▶ [ABOUT THIS TASK] Scan the entries below. List each line with "pixels".

▶ [MATERIAL FOR THIS EXERCISE]
========

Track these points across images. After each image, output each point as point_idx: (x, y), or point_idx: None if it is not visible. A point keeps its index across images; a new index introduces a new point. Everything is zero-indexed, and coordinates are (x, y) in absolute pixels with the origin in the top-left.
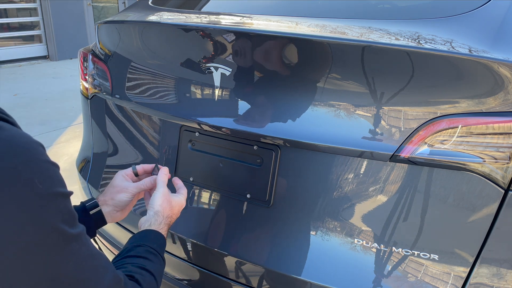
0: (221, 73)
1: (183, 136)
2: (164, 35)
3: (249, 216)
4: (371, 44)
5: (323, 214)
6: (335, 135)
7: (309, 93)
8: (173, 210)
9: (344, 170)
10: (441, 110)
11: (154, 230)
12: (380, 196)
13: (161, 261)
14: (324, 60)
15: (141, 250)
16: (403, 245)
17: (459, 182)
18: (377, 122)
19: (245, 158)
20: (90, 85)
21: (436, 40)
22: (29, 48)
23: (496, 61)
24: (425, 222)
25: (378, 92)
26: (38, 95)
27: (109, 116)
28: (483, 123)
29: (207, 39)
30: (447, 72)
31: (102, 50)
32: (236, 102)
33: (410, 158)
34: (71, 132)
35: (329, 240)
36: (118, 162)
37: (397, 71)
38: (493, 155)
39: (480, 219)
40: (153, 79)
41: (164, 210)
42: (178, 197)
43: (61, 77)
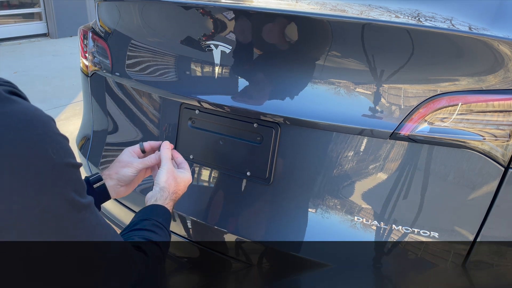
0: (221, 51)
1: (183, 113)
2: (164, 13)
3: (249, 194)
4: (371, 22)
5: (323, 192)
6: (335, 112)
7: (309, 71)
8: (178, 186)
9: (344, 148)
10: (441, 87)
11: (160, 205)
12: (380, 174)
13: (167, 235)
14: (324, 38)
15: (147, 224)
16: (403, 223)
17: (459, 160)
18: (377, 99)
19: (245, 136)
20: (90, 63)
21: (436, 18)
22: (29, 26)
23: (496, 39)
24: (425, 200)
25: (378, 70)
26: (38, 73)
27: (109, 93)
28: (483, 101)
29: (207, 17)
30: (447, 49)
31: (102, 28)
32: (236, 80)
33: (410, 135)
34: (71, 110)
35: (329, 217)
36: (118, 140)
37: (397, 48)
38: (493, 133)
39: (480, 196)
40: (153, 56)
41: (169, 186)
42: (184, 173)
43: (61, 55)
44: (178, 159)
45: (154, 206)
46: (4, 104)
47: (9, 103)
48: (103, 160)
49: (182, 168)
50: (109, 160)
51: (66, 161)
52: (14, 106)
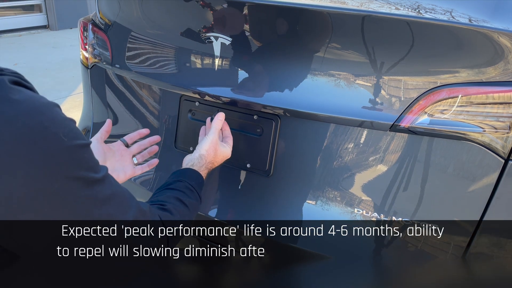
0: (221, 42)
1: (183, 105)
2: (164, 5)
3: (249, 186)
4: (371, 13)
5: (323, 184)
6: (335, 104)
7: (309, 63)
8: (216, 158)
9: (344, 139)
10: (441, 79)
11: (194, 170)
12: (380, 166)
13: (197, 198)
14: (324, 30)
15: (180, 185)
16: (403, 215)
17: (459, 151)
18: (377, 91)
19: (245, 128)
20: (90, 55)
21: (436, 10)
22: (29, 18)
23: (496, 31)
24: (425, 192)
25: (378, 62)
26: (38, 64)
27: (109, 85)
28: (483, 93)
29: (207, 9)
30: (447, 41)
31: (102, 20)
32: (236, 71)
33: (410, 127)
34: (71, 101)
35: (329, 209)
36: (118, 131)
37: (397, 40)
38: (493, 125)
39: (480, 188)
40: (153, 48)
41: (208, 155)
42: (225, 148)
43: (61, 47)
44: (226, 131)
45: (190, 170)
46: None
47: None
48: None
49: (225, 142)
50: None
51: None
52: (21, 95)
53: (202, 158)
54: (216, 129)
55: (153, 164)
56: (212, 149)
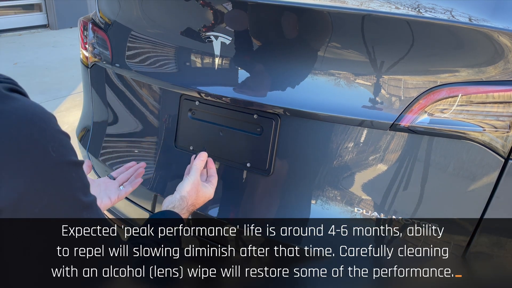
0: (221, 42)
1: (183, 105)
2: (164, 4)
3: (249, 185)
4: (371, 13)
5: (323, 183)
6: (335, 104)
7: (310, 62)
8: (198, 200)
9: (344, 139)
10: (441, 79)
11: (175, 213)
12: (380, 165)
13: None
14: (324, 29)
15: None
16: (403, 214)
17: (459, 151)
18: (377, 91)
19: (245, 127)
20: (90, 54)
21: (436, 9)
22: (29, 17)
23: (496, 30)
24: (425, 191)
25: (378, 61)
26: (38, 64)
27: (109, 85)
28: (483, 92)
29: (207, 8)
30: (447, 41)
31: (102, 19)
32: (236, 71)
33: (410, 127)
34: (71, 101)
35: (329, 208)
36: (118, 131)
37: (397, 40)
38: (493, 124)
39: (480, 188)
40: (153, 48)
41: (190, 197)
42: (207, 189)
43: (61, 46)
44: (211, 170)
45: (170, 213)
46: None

========

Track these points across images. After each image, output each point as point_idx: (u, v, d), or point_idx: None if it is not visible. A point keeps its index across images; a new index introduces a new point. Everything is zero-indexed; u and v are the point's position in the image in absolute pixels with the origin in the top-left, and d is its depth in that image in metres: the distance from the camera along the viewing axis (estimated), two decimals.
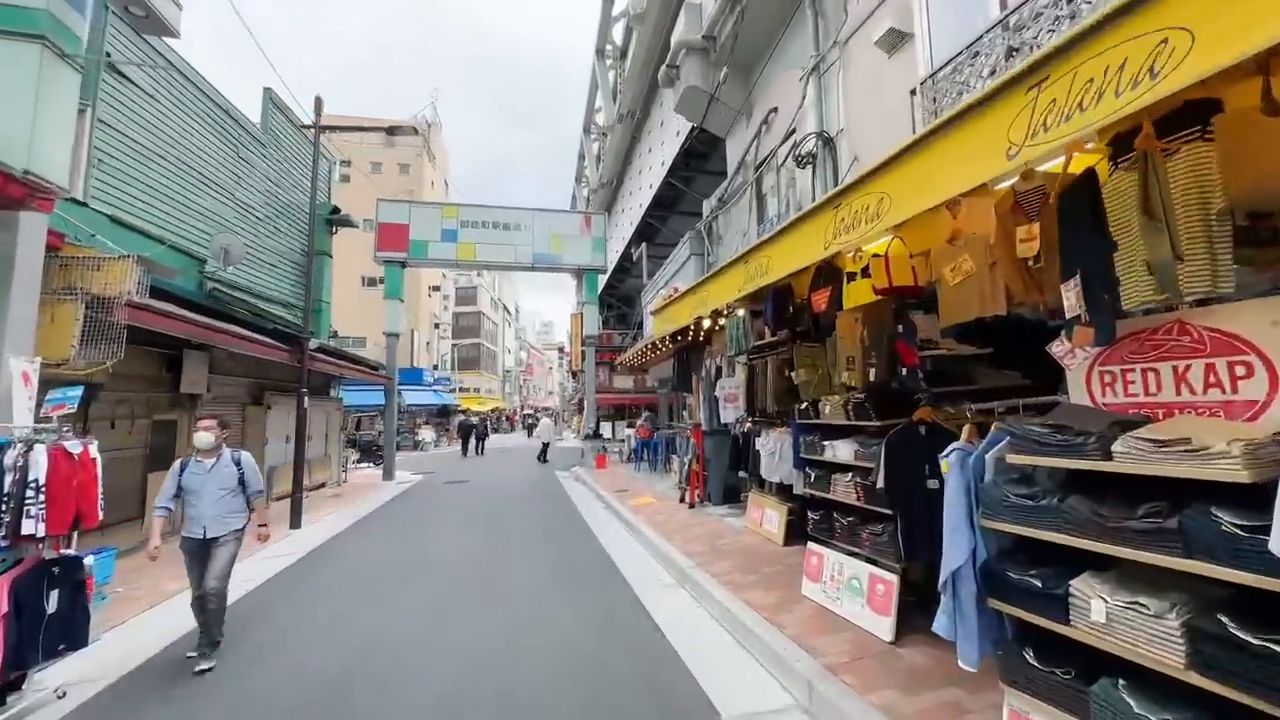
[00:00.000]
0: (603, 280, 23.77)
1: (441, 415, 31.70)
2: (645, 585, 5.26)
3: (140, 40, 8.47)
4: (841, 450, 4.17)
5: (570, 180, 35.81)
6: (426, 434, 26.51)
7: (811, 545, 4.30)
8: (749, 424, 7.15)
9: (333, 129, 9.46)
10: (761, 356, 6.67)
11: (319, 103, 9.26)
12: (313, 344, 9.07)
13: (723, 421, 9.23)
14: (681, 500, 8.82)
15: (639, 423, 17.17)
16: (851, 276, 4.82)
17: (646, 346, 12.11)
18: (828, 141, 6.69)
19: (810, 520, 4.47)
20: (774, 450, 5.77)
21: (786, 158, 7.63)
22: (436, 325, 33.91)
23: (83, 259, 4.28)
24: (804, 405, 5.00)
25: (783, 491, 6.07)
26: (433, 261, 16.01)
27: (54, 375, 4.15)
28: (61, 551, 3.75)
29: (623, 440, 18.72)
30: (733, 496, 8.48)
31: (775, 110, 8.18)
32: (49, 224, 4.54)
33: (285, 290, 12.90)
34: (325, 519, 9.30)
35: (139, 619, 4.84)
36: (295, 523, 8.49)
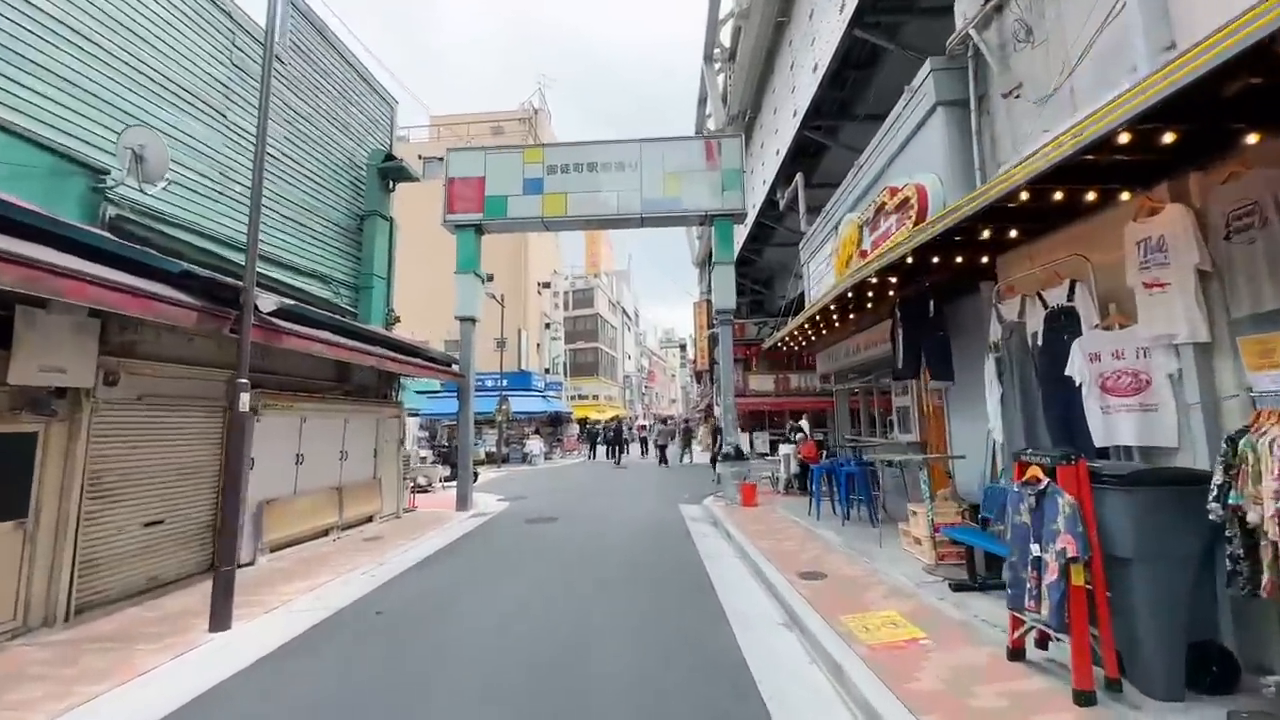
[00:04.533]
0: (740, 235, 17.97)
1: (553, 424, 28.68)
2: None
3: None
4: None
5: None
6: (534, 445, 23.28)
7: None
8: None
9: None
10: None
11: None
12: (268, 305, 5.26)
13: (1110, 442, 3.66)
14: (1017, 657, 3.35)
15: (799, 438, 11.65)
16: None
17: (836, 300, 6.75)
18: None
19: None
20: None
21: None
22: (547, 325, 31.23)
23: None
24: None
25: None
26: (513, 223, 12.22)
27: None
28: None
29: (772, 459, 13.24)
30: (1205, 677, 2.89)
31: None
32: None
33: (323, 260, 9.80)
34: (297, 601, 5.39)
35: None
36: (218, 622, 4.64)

========

▶ [SOLVED EXERCISE]
Track these points across images. After each image, output each point as point_idx: (x, y), or point_idx: None if it is not visible. A point keeps its index across images; a new index introduces a new point. Everything is zero-indexed, and coordinates are (x, y) in absolute pixels with the origin in the top-left.
Track these points across images. After each image, output each point as point_idx: (u, v, d), or point_idx: None if it is not visible. A point keeps its index across images; a new index introduces a new point. Everything is zero-indexed; u and v are the point's position in the image in absolute pixels with the origin in the top-left, and d is its depth in that image in metres: the distance from the camera along the viewing axis (estimated), two decimals.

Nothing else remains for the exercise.